Companies need to be vigilant about their data privacy and security policies and practices. Government agencies and private groups are policing those practices to monitor whether companies are complying with their own policies and promises and maintaining industry standards on data security. Corporate and consumer customers expect organizations to maintain significant data security practices. Increasing enforcement actions and private lawsuits (including large class actions) have compelled companies to better vet their data collection and usage practices, engage experienced legal counsel and outside privacy vendors, and ensure their practices match their public-facing policies.

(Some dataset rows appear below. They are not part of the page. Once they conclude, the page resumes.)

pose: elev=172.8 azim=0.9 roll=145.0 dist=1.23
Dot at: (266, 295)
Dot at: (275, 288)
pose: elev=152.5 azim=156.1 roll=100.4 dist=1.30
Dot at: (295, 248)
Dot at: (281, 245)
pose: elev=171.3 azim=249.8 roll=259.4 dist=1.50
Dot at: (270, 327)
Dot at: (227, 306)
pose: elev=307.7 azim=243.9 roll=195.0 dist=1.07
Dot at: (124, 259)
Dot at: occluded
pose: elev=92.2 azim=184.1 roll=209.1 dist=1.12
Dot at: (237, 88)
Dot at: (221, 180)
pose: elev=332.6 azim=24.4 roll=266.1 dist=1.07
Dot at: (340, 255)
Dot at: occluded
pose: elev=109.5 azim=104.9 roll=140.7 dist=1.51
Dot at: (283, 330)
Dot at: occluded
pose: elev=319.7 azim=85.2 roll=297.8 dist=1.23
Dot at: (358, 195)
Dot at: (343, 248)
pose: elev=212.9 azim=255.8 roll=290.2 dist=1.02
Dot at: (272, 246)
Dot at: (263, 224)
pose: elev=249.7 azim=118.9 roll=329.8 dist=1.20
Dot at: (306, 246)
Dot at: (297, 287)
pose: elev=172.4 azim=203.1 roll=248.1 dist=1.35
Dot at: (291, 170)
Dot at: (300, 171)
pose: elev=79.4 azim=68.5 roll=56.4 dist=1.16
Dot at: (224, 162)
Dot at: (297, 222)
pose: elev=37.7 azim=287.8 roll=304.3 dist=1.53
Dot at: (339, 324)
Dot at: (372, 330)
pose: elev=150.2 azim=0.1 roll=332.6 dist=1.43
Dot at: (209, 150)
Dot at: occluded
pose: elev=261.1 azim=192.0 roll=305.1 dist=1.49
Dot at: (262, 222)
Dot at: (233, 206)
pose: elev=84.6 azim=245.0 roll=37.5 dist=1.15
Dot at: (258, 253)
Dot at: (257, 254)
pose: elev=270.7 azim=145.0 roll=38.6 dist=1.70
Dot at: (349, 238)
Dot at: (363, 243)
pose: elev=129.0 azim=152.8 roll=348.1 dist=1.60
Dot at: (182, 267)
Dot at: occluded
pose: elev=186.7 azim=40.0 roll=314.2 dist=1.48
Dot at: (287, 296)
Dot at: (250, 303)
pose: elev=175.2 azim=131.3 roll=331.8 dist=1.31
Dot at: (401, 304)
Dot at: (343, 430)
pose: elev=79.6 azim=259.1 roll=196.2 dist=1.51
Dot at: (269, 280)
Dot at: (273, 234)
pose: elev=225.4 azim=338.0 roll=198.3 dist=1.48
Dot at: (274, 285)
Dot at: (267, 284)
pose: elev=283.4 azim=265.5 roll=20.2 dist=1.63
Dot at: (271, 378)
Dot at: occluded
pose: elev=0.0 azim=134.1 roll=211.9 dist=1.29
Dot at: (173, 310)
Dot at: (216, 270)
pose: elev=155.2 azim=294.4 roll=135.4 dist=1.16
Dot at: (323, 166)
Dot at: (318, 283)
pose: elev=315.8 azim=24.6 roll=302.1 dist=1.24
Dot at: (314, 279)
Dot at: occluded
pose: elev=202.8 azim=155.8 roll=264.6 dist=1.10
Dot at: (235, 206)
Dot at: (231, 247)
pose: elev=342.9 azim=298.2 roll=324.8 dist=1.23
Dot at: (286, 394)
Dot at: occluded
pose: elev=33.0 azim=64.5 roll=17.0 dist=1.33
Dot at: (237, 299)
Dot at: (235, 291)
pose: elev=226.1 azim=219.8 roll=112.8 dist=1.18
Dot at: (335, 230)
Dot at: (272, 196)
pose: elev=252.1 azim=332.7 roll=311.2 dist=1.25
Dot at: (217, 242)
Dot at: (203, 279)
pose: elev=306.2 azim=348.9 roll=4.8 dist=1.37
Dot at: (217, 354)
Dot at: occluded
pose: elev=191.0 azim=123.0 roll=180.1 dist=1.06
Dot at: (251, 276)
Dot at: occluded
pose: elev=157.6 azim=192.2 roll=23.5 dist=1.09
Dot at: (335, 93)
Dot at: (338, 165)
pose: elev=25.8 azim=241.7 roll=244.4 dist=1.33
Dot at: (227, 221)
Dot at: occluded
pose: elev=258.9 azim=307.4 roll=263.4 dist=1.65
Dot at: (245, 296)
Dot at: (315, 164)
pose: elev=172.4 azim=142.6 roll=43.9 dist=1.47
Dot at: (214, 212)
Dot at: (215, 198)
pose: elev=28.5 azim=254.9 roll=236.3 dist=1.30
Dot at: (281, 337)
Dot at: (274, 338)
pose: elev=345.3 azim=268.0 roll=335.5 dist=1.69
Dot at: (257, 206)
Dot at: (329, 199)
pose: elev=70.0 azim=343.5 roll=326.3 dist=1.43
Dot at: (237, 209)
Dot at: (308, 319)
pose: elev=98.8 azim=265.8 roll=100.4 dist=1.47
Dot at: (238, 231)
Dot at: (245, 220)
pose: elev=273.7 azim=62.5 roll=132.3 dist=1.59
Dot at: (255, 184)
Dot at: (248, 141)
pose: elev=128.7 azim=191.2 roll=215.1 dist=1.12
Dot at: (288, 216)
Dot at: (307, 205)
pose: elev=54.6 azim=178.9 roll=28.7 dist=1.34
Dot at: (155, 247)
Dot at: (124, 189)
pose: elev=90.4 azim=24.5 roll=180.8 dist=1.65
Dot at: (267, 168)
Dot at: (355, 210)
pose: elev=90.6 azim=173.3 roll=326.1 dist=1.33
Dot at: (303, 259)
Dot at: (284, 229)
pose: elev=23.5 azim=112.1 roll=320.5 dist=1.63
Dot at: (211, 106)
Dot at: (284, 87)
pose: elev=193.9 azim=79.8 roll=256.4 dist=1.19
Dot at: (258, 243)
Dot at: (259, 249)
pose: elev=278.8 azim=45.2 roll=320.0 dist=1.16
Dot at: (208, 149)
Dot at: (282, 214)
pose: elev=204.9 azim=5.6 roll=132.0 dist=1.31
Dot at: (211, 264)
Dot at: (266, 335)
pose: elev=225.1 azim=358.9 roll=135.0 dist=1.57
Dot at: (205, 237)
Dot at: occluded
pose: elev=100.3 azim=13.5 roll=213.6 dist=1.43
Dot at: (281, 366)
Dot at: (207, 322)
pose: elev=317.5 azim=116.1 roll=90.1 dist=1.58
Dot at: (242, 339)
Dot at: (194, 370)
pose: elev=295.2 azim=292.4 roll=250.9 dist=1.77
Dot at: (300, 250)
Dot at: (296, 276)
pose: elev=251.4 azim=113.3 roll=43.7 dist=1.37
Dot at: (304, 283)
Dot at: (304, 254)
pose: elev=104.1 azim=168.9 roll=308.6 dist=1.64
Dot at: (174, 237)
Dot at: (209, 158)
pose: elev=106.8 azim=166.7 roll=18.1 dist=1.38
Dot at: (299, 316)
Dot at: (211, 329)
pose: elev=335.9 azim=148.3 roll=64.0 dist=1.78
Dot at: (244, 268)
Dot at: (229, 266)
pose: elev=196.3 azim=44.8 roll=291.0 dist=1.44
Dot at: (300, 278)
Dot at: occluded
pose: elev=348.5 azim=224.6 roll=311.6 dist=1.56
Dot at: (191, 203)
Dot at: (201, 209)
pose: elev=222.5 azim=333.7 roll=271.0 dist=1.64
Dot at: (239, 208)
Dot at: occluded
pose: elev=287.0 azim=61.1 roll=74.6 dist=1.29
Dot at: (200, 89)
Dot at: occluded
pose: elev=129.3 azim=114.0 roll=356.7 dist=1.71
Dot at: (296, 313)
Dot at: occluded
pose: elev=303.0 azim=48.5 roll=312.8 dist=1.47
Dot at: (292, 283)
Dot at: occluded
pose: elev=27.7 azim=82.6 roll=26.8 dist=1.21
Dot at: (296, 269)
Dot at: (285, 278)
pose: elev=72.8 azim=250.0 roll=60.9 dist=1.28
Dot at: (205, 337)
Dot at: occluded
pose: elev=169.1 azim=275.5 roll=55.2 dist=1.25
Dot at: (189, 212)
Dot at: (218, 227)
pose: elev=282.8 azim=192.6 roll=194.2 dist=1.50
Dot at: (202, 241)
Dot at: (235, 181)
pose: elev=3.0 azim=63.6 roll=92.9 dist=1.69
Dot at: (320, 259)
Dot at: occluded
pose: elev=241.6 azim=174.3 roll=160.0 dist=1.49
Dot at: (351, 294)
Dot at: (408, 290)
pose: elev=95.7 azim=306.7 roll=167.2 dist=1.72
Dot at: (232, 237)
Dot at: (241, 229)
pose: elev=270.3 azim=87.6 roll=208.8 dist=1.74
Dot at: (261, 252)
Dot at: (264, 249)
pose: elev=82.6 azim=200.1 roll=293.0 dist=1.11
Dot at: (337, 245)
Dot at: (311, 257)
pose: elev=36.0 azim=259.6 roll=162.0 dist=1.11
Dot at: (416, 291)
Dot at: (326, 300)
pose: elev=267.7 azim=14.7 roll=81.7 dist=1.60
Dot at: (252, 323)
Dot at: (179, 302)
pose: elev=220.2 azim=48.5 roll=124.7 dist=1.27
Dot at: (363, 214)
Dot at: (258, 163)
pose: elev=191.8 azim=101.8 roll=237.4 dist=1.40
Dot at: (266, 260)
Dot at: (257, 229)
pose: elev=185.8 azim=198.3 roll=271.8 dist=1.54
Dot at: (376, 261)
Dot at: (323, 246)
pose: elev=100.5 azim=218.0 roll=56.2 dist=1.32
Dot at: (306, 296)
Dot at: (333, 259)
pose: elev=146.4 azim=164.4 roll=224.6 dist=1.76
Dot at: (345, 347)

Ifrah Law has extensive experience in data privacy and cyber security law and is recognized as an industry leader. Practice Group Leader, Michelle Cohen, was recently appointed by OneTrust, a leading privacy, security and third-party risk technology platform, as a D.C. Chapter Chair of “Privacy Connect,” a global community of privacy, security and marketing professionals focused on tools and best practices. Michelle has also been recognized by the National Law Journal as a “Top Rated Lawyer” multiple times. She is featured as technology law policy expert on “Sourcelist,” through the Brookings Institution (https://womenplus.sourcelist.org/experts/michelle-cohen.html). Since 2008, Michelle has been certified as a Certified Information Privacy Professional – CIPP (US), through the International Association of Privacy Professionals (IAPP). Associate Nicole Kardell currently co-chairs IAPPs Washington D.C. KnowledgeNet chapter, which regularly hosts meetings and seminars regarding cutting-edge privacy topics in the D.C. area for privacy professionals Nicole has been certified as a CIPP (EU) privacy professional for several years Nicole and Michelle author the OneTrust DataGuidance privacy law overview for the District of Columbia.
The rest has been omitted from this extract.